Wie sich die Lage einordnet
Die Kategorie, in der dieser Betrieb steht, deckt neben der Stadt Luzern auch Zug, Nidwalden und Obwalden ab, und innerhalb dieser Zentralschweizer Auswahl markiert der Schwanenplatz die dichteste, am längsten gewachsene Adresse für Uhren und Schmuck. Anders als in Zug, wo Schmuckgeschäfte eher über die Altstadt verteilt liegen, oder in den kleineren Ortschaften von Nid- und Obwalden, wo ein einzelnes Fachgeschäft oft das einzige seiner Art am Ort ist, konzentriert sich das Angebot in Luzern auf wenige Gassen rund um Kapellbrücke und Seebrücke, mit dem Schwanenplatz als einem der sichtbarsten Punkte darin. Das ist auch mit der Verkehrsgeschichte der Stadt verknüpft: Luzern erhielt bereits 1864 eine Bahnverbindung nach Zug und Zürich, nachdem ab 1856 zunächst die Linien nach Olten und Basel gebaut worden waren, und wurde 1897 an die Gotthardbahn nach Süden angeschlossen. Diese frühe Anbindung machte die Stadt zu einem Umsteigepunkt zwischen der Deutschschweiz und dem Süden, durch den seit jeher Reisende und mit ihnen Kaufkraft strömten, ein Grund, weshalb sich hochwertiger Handel wie Uhren und Schmuck an genau dieser Stelle konzentriert hat statt in einer der umliegenden Landgemeinden. Am 11. Dezember 2004 kam mit der ersten Ausbauphase der S-Bahn Luzern, sechs neuen Haltestellen und vielerorts einem Halbstundentakt eine weitere Verdichtung des Regionalverkehrs hinzu, was Luzern für Käuferinnen und Käufer aus Zug, dem Freiamt oder der übrigen Zentralschweiz noch leichter erreichbar machte, ohne dass ein eigenes Auto nötig ist.
Wer aus einem anderen Kanton anreist, kauft hier zusätzlich mit der Sicherheit, die das Schweizer Recht für Edelmetallwaren vorsieht: Der amtliche Feingehaltsstempel der Edelmetallkontrolle bestätigt den tatsächlichen Gold- oder Platingehalt eines Stücks, und auf einen gekauften Ring gilt die gesetzliche Gewährleistung nach Obligationenrecht. Dass Philippe Stutz seinen Weg ins Geschäft über eine reguläre Lehre als Goldschmied nahm, bevor er 2018 die Leitung übernahm, ist dabei kein Zufall, sondern der übliche Ausbildungsweg im Schweizer Goldschmiedehandwerk, mit einem eidgenössischen Fähigkeitszeugnis am Ende.

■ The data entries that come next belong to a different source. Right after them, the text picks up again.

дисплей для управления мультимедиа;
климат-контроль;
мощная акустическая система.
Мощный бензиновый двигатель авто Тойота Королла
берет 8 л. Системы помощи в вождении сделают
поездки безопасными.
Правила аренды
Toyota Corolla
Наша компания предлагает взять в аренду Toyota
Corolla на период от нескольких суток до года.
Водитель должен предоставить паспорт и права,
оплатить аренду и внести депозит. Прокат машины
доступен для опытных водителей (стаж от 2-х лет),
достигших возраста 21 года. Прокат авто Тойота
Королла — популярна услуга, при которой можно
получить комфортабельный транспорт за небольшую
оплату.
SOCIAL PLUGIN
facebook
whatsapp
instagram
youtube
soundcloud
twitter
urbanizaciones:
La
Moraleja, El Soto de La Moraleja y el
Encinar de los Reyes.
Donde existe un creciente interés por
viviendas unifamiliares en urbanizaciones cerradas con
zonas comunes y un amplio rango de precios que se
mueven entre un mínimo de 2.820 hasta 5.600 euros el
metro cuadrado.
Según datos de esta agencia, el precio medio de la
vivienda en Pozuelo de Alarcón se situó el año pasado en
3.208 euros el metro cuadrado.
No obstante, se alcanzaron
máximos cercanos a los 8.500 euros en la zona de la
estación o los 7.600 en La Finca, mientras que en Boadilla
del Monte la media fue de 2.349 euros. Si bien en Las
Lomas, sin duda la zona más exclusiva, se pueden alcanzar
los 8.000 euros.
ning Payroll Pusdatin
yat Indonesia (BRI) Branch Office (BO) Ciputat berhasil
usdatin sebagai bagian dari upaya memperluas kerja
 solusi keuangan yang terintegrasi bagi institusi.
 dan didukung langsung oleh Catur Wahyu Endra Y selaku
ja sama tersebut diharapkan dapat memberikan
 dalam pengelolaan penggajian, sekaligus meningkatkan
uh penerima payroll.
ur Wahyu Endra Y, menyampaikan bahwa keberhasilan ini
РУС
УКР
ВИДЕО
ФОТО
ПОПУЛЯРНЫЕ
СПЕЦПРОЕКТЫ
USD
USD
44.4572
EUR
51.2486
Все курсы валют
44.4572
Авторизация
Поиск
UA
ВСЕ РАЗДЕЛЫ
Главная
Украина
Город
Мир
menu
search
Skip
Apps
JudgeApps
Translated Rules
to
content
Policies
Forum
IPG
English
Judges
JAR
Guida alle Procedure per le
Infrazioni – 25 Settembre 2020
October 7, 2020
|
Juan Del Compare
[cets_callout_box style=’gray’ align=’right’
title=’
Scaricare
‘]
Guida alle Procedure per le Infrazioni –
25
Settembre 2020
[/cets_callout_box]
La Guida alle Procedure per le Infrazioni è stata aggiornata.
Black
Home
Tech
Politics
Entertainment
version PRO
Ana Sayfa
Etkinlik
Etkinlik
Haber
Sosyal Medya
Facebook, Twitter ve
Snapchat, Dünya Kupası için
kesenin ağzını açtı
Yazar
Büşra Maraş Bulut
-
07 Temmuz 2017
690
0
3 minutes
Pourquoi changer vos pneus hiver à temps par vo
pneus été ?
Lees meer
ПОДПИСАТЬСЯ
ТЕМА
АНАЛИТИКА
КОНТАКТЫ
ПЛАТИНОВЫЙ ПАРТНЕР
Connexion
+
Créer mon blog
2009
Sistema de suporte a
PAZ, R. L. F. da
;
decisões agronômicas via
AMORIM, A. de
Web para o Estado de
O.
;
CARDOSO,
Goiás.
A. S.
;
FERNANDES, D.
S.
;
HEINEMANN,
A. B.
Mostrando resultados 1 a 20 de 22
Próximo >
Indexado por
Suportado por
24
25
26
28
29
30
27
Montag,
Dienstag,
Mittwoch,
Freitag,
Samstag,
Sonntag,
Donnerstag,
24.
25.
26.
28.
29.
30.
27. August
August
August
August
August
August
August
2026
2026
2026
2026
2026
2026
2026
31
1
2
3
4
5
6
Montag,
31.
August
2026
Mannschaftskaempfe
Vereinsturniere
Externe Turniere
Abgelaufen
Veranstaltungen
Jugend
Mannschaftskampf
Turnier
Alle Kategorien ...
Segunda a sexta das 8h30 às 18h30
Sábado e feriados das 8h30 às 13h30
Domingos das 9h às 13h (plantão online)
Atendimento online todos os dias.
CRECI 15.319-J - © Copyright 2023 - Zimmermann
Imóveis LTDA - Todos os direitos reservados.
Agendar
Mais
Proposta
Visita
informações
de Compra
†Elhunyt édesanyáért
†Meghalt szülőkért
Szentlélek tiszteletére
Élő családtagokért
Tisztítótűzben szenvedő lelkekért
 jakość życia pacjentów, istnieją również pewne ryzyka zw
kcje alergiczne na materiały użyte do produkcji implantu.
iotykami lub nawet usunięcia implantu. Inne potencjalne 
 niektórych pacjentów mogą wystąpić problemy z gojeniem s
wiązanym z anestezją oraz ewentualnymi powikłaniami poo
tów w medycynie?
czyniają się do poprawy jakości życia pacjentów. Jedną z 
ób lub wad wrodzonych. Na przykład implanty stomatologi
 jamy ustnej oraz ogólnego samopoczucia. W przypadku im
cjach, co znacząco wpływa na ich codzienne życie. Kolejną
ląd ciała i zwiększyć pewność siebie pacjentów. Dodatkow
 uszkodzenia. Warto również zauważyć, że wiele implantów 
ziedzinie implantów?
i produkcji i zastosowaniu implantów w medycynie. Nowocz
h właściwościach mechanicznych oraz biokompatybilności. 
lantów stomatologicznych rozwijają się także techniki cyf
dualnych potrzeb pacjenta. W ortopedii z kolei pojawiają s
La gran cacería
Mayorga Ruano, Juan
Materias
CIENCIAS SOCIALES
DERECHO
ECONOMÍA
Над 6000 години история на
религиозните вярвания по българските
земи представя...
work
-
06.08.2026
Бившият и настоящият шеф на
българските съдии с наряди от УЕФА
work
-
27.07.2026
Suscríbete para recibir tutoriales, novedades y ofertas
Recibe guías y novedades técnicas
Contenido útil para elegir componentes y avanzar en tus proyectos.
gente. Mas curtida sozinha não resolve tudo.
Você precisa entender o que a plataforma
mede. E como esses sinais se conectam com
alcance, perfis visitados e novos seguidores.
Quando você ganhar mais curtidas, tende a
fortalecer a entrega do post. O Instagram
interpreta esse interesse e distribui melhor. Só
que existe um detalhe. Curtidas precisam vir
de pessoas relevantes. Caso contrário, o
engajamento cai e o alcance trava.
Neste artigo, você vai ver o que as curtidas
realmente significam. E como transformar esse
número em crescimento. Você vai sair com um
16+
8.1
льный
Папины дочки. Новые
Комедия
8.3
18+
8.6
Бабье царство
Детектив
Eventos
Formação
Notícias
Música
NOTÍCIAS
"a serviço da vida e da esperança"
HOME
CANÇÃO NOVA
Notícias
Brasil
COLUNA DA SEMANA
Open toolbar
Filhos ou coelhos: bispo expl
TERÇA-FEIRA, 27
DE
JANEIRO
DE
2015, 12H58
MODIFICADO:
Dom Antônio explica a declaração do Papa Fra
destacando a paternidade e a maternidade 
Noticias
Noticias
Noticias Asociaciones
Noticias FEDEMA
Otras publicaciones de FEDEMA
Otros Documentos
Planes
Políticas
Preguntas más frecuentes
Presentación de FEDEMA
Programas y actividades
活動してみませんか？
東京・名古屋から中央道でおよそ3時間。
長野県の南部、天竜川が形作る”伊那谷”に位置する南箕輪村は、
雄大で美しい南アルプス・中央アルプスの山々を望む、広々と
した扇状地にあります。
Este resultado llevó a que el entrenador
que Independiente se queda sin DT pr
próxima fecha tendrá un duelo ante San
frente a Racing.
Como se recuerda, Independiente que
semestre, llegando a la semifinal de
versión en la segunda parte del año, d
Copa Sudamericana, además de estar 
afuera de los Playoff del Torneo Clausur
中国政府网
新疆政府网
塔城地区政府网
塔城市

Familiengeschichte und Napfgold als Kaufargumente
Für Paare, die einen Ring aus einer Werkstatt mit durchgehender Familiengeschichte seit 1976 suchen und dabei Wert auf ein Metall mit lokaler Herkunft legen, ist Goldschmied Stutz eine der wenigen Adressen der Zentralschweiz, die dieses Argument tatsächlich belegen kann: Die eigene Chronik reicht bis zur Ladeneröffnung von Peter und Irene Stutz zurück, und mit dem Napfgold bietet der Betrieb ein Edelmetall an, das nachweislich aus demselben Kanton stammt wie das Ladengeschäft, nicht aus dem globalen Goldmarkt zugekauft. Wer stattdessen ausschliesslich ein bekanntes internationales Markenmodell ohne Sonderanfertigung sucht, oder wer vorab eine konkrete Preisliste online einsehen möchte, findet auf der Website selbst wenig Zahlenmaterial und sollte diese Fragen direkt vor Ort klären. Für alle anderen liegt der eigentliche Wert des Besuchs in der Kombination aus zentraler Lage am Schwanenplatz, einem Atelier, das seit Jahrzehnten am selben Standort arbeitet, und einer Goldoption, die eben kein Zukauf ist.